It was a muddy mess on the 2015 North Dakota Feedlot Tour June 16. But perhaps the worst of the mess on the gravel roads to some of the farms on the tour.
More than an inch of rain fell the night before and during the annual tour of three new cattle feedlots in southwest North Dakota. The tour bus struggled up and down the gravel roads and was lucky it didn’t end up in the ditch.
Of course, it was muddy in the feedlots, too, but the runoff wasn’t pouring into nearby creeks. At all three ranches, the runoff was being contained on site. The mud, muck and manure was going into lagoons and or into vegetative treatment areas, where the water and the fertilizer will be taken up by a growing crop.

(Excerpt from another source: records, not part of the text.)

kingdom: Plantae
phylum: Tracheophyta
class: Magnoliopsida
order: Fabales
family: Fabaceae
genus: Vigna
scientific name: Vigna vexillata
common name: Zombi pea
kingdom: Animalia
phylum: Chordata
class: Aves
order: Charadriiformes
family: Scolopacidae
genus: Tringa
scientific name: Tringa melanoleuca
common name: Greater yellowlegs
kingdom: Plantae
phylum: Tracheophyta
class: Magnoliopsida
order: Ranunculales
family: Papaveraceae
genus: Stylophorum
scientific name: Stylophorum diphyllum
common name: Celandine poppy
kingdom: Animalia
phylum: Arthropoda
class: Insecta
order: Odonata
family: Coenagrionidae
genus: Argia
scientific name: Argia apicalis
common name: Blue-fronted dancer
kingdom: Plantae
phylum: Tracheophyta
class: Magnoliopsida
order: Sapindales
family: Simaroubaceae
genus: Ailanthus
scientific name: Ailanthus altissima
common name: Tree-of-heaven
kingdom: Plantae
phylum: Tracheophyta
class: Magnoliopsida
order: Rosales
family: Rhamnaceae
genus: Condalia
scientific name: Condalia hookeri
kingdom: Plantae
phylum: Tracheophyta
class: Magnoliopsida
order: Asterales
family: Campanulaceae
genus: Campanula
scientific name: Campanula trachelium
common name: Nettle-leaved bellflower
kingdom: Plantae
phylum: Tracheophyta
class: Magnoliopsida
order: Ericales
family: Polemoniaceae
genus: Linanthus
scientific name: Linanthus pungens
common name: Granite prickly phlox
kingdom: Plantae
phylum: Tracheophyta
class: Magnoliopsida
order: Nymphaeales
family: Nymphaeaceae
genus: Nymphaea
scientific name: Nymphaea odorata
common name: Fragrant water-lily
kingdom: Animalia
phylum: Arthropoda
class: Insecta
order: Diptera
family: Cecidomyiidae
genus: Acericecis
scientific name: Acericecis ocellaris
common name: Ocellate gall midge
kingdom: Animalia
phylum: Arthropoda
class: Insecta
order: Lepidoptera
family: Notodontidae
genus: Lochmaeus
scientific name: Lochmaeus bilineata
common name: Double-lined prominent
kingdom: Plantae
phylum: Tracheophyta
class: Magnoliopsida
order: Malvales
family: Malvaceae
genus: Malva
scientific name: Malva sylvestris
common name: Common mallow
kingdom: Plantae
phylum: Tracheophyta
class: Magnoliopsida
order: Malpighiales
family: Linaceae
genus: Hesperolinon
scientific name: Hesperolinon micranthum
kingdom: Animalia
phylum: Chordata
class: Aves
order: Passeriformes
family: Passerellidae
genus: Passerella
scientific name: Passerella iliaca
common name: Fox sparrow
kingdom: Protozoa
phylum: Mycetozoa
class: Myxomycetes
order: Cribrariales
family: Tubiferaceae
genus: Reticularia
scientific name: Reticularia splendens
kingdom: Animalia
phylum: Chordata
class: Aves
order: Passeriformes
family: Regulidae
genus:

The water pouring off the hills surrounding some of the feedlots wasn’t flowing through the pens and feedyards either. It was being diverted around the facilities into the watershed.
“When we started to move dirt, it looked like what we had decided to build overkill,” said Casey Maher, of Maher Angus Ranch, Morristown, S.D. “But we are glad we did it. On a day like today, we can see kind of difference it makes.”
Ottmar Feedyards, Elgin, N.D., and Roth Feedyard, New Leipzig, N.D., were the other farms on the tour hosted by the North Dakota Stockman’s Association Feeders’ Council.